Am I going crazy, or is no one telling the truth anymore?
Last month, I could swear I read that the so-called Worm moon was going to be this year’s largest super moon.
But this morning Tim was bemoaning the fact that in Brooklyn he expects overcast skies tonight and will not be able to view the biggest “Pink” super moon of 2020.
So, I checked. The Worm has been downgraded to “second greatest”. OK then.
This was the Worm, 9th Mar 2020 (pre-quarantine, why does that seem so long ago?) I doubt I would notice the difference, even if I applied the same camera settings.
I don’t know about anyone else, but I am becoming very sensitive to these superlatives, so often tossed out by the man in the White House.
Lately I feel myself wondering if everyone in the whole World is telling lies. Perhaps paranoia is creeping in.
Grant went out this morning on one of his “essential” excursions and I bolted the storm door, because some of the cats can open it, but they love sitting in the sun.
Not long after, I was folding sheets in my bedroom when suddenly Blackie came flying around the corner at top speed and without stopping, turned again and threw herself into my cupboard.
I knew Grant was back.
You would think Blackie should know our car, but she seems extra nervous lately.
In fact, I think the cats in general are all a bit twitchy, or is it that my nerves are on edge and I am therefore more susceptible, these days to the sound of their little petty squabbles that seem to go on all day? Then there’s Colin….
Colin’s behaviour has taken a different turn.
Over the past couple of months, he has begun, on occasion, sleeping on my bed, to the disgruntlement of my girls.
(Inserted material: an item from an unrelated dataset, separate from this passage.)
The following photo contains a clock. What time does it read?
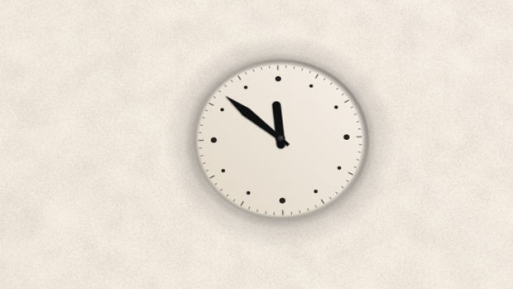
11:52
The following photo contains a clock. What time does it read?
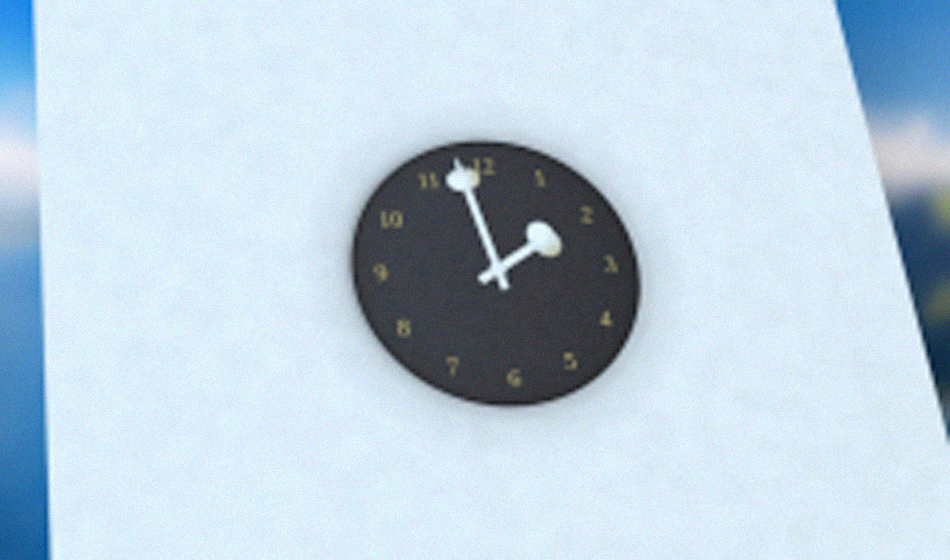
1:58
You want to know why they aren’t pleased? I’ll tell you.
This very plump boy-cat is a sex addict.
Oh, he doesn’t chase them. He has passionate sex with a fleece on my bed. It was put here for one of the girls to snuggle in. Now, they look at it and go “Eewww!”
Here's the little lover in one of his bizarre yoga poses.
Well no, I don’t think I am completely paranoid. Yet. There are one or two people I still trust. But I wish a lot of other people would think more carefully before they accept as gospel what they hear and what they read.
Someone forwarded something to me this morning that would have me believe the corona virus was manufactured and released by the Chinese in order to bring down the Western World. I am no fan of the Chinese Government but I think they would be clever enough to cover it up better if this was what they did. And there are many millions of people on the planet who may “look” Chinese but are most definitely not. Yet these people are getting beaten up.
Which is not to say that I subscribe to beating up anyone who is Chinese, because I don’t. Most of them are not responsible for the odious things their Government is responsible for, never mind covid19.
How’s this for an alternate theory about that:
As I gawped at the moon last night, I saw a light.
It wasn’t a plane, or a satellite, moving the way it was.
So, as I often do, I thought, “Oh, another UFO.”
And then I thought, as I also often do, “What if..”
“What if we are an experiment? What if some super advanced aliens from another universe are dropping covid19 on us, as an experiment?”
The truth is, what DO we really know?
Some people believe in Religion.
Some people believe in Science.
I think some people actually have room for both.
Me? I have no idea what I believe. I only believe in what I feel, in my heart, my soul and my body and I couldn’t begin to make sense out of any of it, far less tell anyone else to.
Toby is a little concerned that I may have lost it. Not yet, honey.